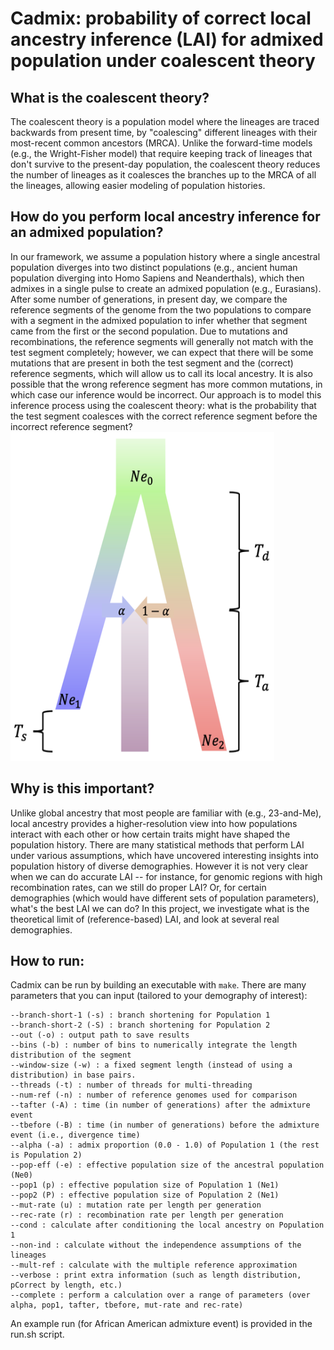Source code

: # Cadmix: probability of correct local ancestry inference (LAI) for admixed population under coalescent theory

## What is the coalescent theory?
The coalescent theory is a population model where the lineages are traced backwards from present time, by "coalescing" different lineages with their most-recent common ancestors (MRCA). Unlike the forward-time models (e.g., the Wright-Fisher model) that require keeping track of lineages that don't survive to the present-day population, the coalescent theory reduces the number of lineages as it coalesces the branches up to the MRCA of all the lineages, allowing easier modeling of population histories. 

## How do you perform local ancestry inference for an admixed population?
In our framework, we assume a population history where a single ancestral population diverges into two distinct populations (e.g., ancient human population diverging into Homo Sapiens and Neanderthals), which then admixes in a single pulse to create an admixed population (e.g., Eurasians). After some number of generations, in present day, we compare the reference segments of the genome from the two populations to compare with a segment in the admixed population to infer whether that segment came from the first or the second population. Due to mutations and recombinations, the reference segments will generally not match with the test segment completely; however, we can expect that there will be some mutations that are present in both the test segment and the (correct) reference segments, which will allow us to call its local ancestry. It is also possible that the wrong reference segment has more common mutations, in which case our inference would be incorrect. Our approach is to model this inference process using the coalescent theory: what is the probability that the test segment coalesces with the correct reference segment before the incorrect reference segment?
![Model](model.png)

## Why is this important?
Unlike global ancestry that most people are familiar with (e.g., 23-and-Me), local ancestry provides a higher-resolution view into how populations interact with each other or how certain traits might have shaped the population history. There are many statistical methods that perform LAI under various assumptions, which have uncovered interesting insights into population history of diverse demographies. However it is not very clear when we can do accurate LAI -- for instance, for genomic regions with high recombination rates, can we still do proper LAI? Or, for certain demographies (which would have different sets of population parameters), what's the best LAI we can do? In this project, we investigate what is the theoretical limit of (reference-based) LAI, and look at several real demographies.

## How to run:
Cadmix can be run by building an executable with ```make```. There are many parameters that you can input (tailored to your demography of interest):
```
--branch-short-1 (-s) : branch shortening for Population 1
--branch-short-2 (-S) : branch shortening for Population 2
--out (-o) : output path to save results
--bins (-b) : number of bins to numerically integrate the length distribution of the segment
--window-size (-w) : a fixed segment length (instead of using a distribution) in base pairs.
--threads (-t) : number of threads for multi-threading
--num-ref (-n) : number of reference genomes used for comparison
--tafter (-A) : time (in number of generations) after the admixture event
--tbefore (-B) : time (in number of generations) before the admixture event (i.e., divergence time)
--alpha (-a) : admix proportion (0.0 - 1.0) of Population 1 (the rest is Population 2)
--pop-eff (-e) : effective population size of the ancestral population (Ne0)
--pop1 (p) : effective population size of Population 1 (Ne1)
--pop2 (P) : effective population size of Population 2 (Ne1)
--mut-rate (u) : mutation rate per length per generation
--rec-rate (r) : recombination rate per length per generation
--cond : calculate after conditioning the local ancestry on Population 1
--non-ind : calculate without the independence assumptions of the lineages
--mult-ref : calculate with the multiple reference approximation
--verbose : print extra information (such as length distribution, pCorrect by length, etc.)
--complete : perform a calculation over a range of parameters (over alpha, pop1, tafter, tbefore, mut-rate and rec-rate)
```

An example run (for African American admixture event) is provided in the run.sh script.
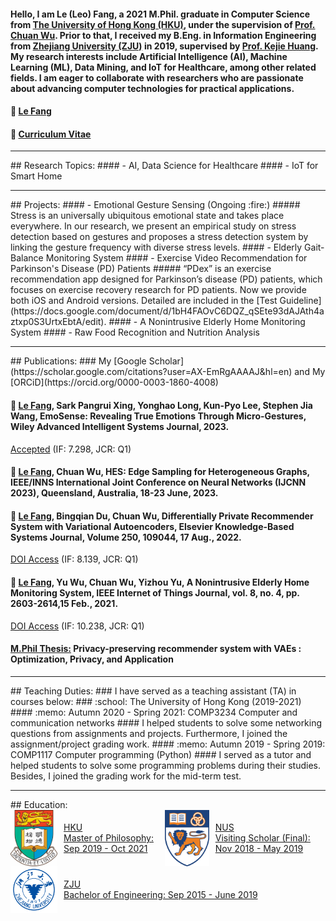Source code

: #### Hello, I am Le (Leo) Fang, a 2021 M.Phil. graduate in Computer Science from [The University of Hong Kong (HKU)](https://www.hku.hk/), under the supervision of [Prof. Chuan Wu](https://i.cs.hku.hk/~cwu/index.html). Prior to that, I received my B.Eng. in Information Engineering from [Zhejiang University (ZJU)](https://www.zju.edu.cn/english/) in 2019, supervised by [Prof. Kejie Huang](https://person.zju.edu.cn/en/huangkejie). My research interests include Artificial Intelligence (AI), Machine Learning (ML), Data Mining, and IoT for Healthcare, among other related fields. I am eager to collaborate with researchers who are passionate about advancing computer technologies for practical applications.

#### :email:  [Le Fang](mailto:lefang@connect.hku.hk?subject=Contact%20From%20[Github])
#### :scroll:	 [Curriculum Vitae](https://drive.google.com/file/d/1ecQ5bYDulEMCxVWKoVcQsc1yqgWMkddW/view?usp=sharing)

<hr>
## Research Topics:
#### - AI, Data Science for Healthcare
#### - IoT for Smart Home

<hr>
## Projects:
#### - Emotional Gesture Sensing (Ongoing :fire:)
##### Stress is an universally ubiquitous emotional state and takes place everywhere. In our research, we present an empirical study on stress detection based on   gestures and proposes a stress detection system by linking the gesture frequency with diverse stress levels.
#### - Elderly Gait-Balance Monitoring System
#### - Exercise Video Recommendation for Parkinson's Disease (PD) Patients
##### “PDex” is an exercise recommendation app designed for Parkinson’s disease (PD) patients, which focuses on exercise recovery research for PD patients. Now we provide both iOS and Android versions. Detailed are included in the [Test Guideline](https://docs.google.com/document/d/1bH4FAOvC6DQZ_qSEte93dAJAth4aztxp0S3UrtxEbtA/edit). 
#### - A Nonintrusive Elderly Home Monitoring System
#### - Raw Food Recognition and Nutrition Analysis

<hr>
## Publications:
### My [Google Scholar](https://scholar.google.com/citations?user=AX-EmRgAAAAJ&hl=en) and My [ORCiD](https://orcid.org/0000-0003-1860-4008)

#### :page_facing_up:	 <u>Le Fang</u>, Sark Pangrui Xing, Yonghao Long, Kun-Pyo Lee, Stephen Jia Wang, EmoSense: Revealing True Emotions Through Micro-Gestures, Wiley Advanced Intelligent Systems Journal, 2023. 
[Accepted](https://onlinelibrary.wiley.com/journal/26404567) (IF: 7.298, JCR: Q1)

#### :page_facing_up:	 <u>Le Fang</u>, Chuan Wu, HES: Edge Sampling for Heterogeneous Graphs, IEEE/INNS International Joint Conference on Neural Networks (IJCNN 2023), Queensland, Australia, 18-23 June, 2023.

#### :page_facing_up:	 <u>Le Fang</u>, Bingqian Du, Chuan Wu, Differentially Private Recommender System with Variational Autoencoders, Elsevier Knowledge-Based Systems Journal, Volume 250, 109044, 17 Aug., 2022. 
[DOI Access](https://doi.org/10.1016/j.knosys.2022.109044) (IF: 8.139, JCR: Q1)

#### :page_facing_up:	 <u>Le Fang</u>, Yu Wu, Chuan Wu, Yizhou Yu, A Nonintrusive Elderly Home Monitoring System, IEEE Internet of Things Journal, vol. 8, no. 4, pp. 2603-2614,15 Feb., 2021. 
[DOI Access](https://ieeexplore.ieee.org/document/9177049) (IF: 10.238, JCR: Q1)

#### [M.Phil Thesis:](http://hdl.handle.net/10722/310289) Privacy-preserving recommender system with VAEs : Optimization, Privacy, and Application

<hr>
## Teaching Duties:
### I have served as a teaching assistant (TA) in courses below:
### :school: The University of Hong Kong (2019-2021)
#### :memo: Autumn 2020 - Spring 2021: COMP3234 Computer and communication networks
#### I helped students to solve some networking questions from assignments and projects. Furthermore, I joined the assignment/project grading work.
#### :memo: Autumn 2019 - Spring 2019: COMP1117  Computer programming (Python)
#### I served as a tutor and helped students to solve some programming problems during their studies. Besides, I joined the grading work for the mid-term test.

<hr>
## Education:
<div style="display: flex; align-items: center; space-between;">
  <a href="https://hku.hk" target="_blank" style="display: flex; align-items: center;">
    <img src="assets/hku.jpg" alt="HKU" style="width: 75px; height: 90px; margin-right: 10px;">
    <span>HKU <br> Master of Philosophy: Sep 2019 - Oct 2021</span>
  </a>
  
  <a href="https://nus.edu.sg" target="_blank" style="display: flex; align-items: center;">
    <img src="assets/nus.jpg" alt="NUS" style="width: 75px; height: 90px; margin-right: 10px;">
    <span>NUS <br> Visiting Scholar (Final): Nov 2018 - May 2019</span>
  </a>
</div>

<div style="display: flex; align-items: center;">
  <a href="https://zju.edu.cn" target="_blank" style="display: flex; align-items: center;">
    <img src="assets/zju.jpg" alt="ZJU" style="width: 75px; height: 75px; margin-right: 10px;">
    <span>ZJU <br> Bachelor of Engineering: Sep 2015 - June 2019</span>
  </a>
</div>


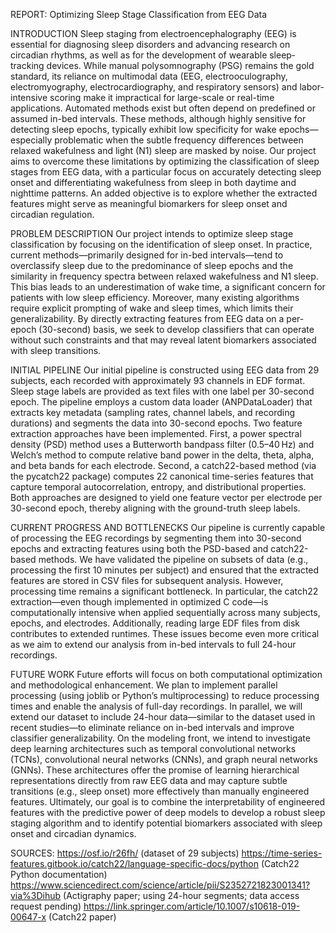 REPORT: Optimizing Sleep Stage Classification from EEG Data

INTRODUCTION
Sleep staging from electroencephalography (EEG) is essential for diagnosing sleep disorders and advancing research on circadian rhythms, as well as for the development of wearable sleep‐tracking devices. While manual polysomnography (PSG) remains the gold standard, its reliance on multimodal data (EEG, electrooculography, electromyography, electrocardiography, and respiratory sensors) and labor-intensive scoring make it impractical for large-scale or real-time applications. Automated methods exist but often depend on predefined or assumed in-bed intervals. These methods, although highly sensitive for detecting sleep epochs, typically exhibit low specificity for wake epochs—especially problematic when the subtle frequency differences between relaxed wakefulness and light (N1) sleep are masked by noise. Our project aims to overcome these limitations by optimizing the classification of sleep stages from EEG data, with a particular focus on accurately detecting sleep onset and differentiating wakefulness from sleep in both daytime and nighttime patterns. An added objective is to explore whether the extracted features might serve as meaningful biomarkers for sleep onset and circadian regulation.

PROBLEM DESCRIPTION
Our project intends to optimize sleep stage classification by focusing on the identification of sleep onset. In practice, current methods—primarily designed for in-bed intervals—tend to overclassify sleep due to the predominance of sleep epochs and the similarity in frequency spectra between relaxed wakefulness and N1 sleep. This bias leads to an underestimation of wake time, a significant concern for patients with low sleep efficiency. Moreover, many existing algorithms require explicit prompting of wake and sleep times, which limits their generalizability. By directly extracting features from EEG data on a per-epoch (30-second) basis, we seek to develop classifiers that can operate without such constraints and that may reveal latent biomarkers associated with sleep transitions.

INITIAL PIPELINE
Our initial pipeline is constructed using EEG data from 29 subjects, each recorded with approximately 93 channels in EDF format. Sleep stage labels are provided as text files with one label per 30-second epoch. The pipeline employs a custom data loader (ANPDataLoader) that extracts key metadata (sampling rates, channel labels, and recording durations) and segments the data into 30-second epochs. Two feature extraction approaches have been implemented. First, a power spectral density (PSD) method uses a Butterworth bandpass filter (0.5–40 Hz) and Welch’s method to compute relative band power in the delta, theta, alpha, and beta bands for each electrode. Second, a catch22-based method (via the pycatch22 package) computes 22 canonical time-series features that capture temporal autocorrelation, entropy, and distributional properties. Both approaches are designed to yield one feature vector per electrode per 30-second epoch, thereby aligning with the ground-truth sleep labels.

CURRENT PROGRESS AND BOTTLENECKS
Our pipeline is currently capable of processing the EEG recordings by segmenting them into 30-second epochs and extracting features using both the PSD-based and catch22-based methods. We have validated the pipeline on subsets of data (e.g., processing the first 10 minutes per subject) and ensured that the extracted features are stored in CSV files for subsequent analysis. However, processing time remains a significant bottleneck. In particular, the catch22 extraction—even though implemented in optimized C code—is computationally intensive when applied sequentially across many subjects, epochs, and electrodes. Additionally, reading large EDF files from disk contributes to extended runtimes. These issues become even more critical as we aim to extend our analysis from in-bed intervals to full 24-hour recordings.

FUTURE WORK
Future efforts will focus on both computational optimization and methodological enhancement. We plan to implement parallel processing (using joblib or Python’s multiprocessing) to reduce processing times and enable the analysis of full-day recordings. In parallel, we will extend our dataset to include 24-hour data—similar to the dataset used in recent studies—to eliminate reliance on in-bed intervals and improve classifier generalizability. On the modeling front, we intend to investigate deep learning architectures such as temporal convolutional networks (TCNs), convolutional neural networks (CNNs), and graph neural networks (GNNs). These architectures offer the promise of learning hierarchical representations directly from raw EEG data and may capture subtle transitions (e.g., sleep onset) more effectively than manually engineered features. Ultimately, our goal is to combine the interpretability of engineered features with the predictive power of deep models to develop a robust sleep staging algorithm and to identify potential biomarkers associated with sleep onset and circadian dynamics.

SOURCES:
https://osf.io/r26fh/ (dataset of 29 subjects)
https://time-series-features.gitbook.io/catch22/language-specific-docs/python (Catch22 Python documentation)
https://www.sciencedirect.com/science/article/pii/S2352721823001341?via%3Dihub (Actigraphy paper; using 24-hour segments; data access request pending)
https://link.springer.com/article/10.1007/s10618-019-00647-x (Catch22 paper)
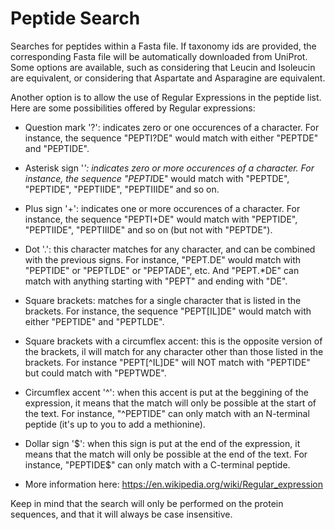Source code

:# Peptide Search

Searches for peptides within a Fasta file. If taxonomy ids are provided, the corresponding Fasta file will be automatically downloaded from UniProt.
Some options are available, such as considering that Leucin and Isoleucin are equivalent, or considering that Aspartate and Asparagine are equivalent.

Another option is to allow the use of Regular Expressions in the peptide list. Here are some possibilities offered by Regular expressions:

* Question mark '?': indicates zero or one occurences of a character. For instance, the sequence "PEPTI?DE" would match with either "PEPTDE" and "PEPTIDE".

* Asterisk sign '*': indicates zero or more occurences of a character. For instance, the sequence "PEPTI*DE" would match with "PEPTDE", "PEPTIDE", "PEPTIIDE", "PEPTIIIDE" and so on.

* Plus sign '+': indicates one or more occurences of a character. For instance, the sequence "PEPTI+DE" would match with "PEPTIDE", "PEPTIIDE", "PEPTIIIDE" and so on (but not with "PEPTDE").

* Dot '.': this character matches for any character, and can be combined with the previous signs. For instance, "PEPT.DE" would match with "PEPTIDE" or "PEPTLDE" or "PEPTADE", etc. And "PEPT.*DE" can match with anything starting with "PEPT" and ending with "DE".

* Square brackets: matches for a single character that is listed in the brackets. For instance, the sequence "PEPT[IL]DE" would match with either "PEPTIDE" and "PEPTLDE".

* Square brackets with a circumflex accent: this is the opposite version of the brackets, il will match for any character other than those listed in the brackets. For instance "PEPT[^IL]DE" will NOT match with "PEPTIDE" but could match with "PEPTWDE".

* Circumflex accent '^': when this accent is put at the beggining of the expression, it means that the match will only be possible at the start of the text. For instance, "^PEPTIDE" can only match with an N-terminal peptide (it's up to you to add a methionine).

* Dollar sign '$': when this sign is put at the end of the expression, it means that the match will only be possible at the end of the text. For instance, "PEPTIDE$" can only match with a C-terminal peptide.

* More information here: https://en.wikipedia.org/wiki/Regular_expression

Keep in mind that the search will only be performed on the protein sequences, and that it will always be case insensitive.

· · · · ·

PROBLEM TO WORK ON
Exact copy, pictures excluded: repeat the lines from the top of the material through the line with "## What is the coalescent theory?".

SOLVED EXERCISE
Source code

: # Cadmix: probability of correct local ancestry inference (LAI) for admixed population under coalescent theory

## What is the coalescent theory?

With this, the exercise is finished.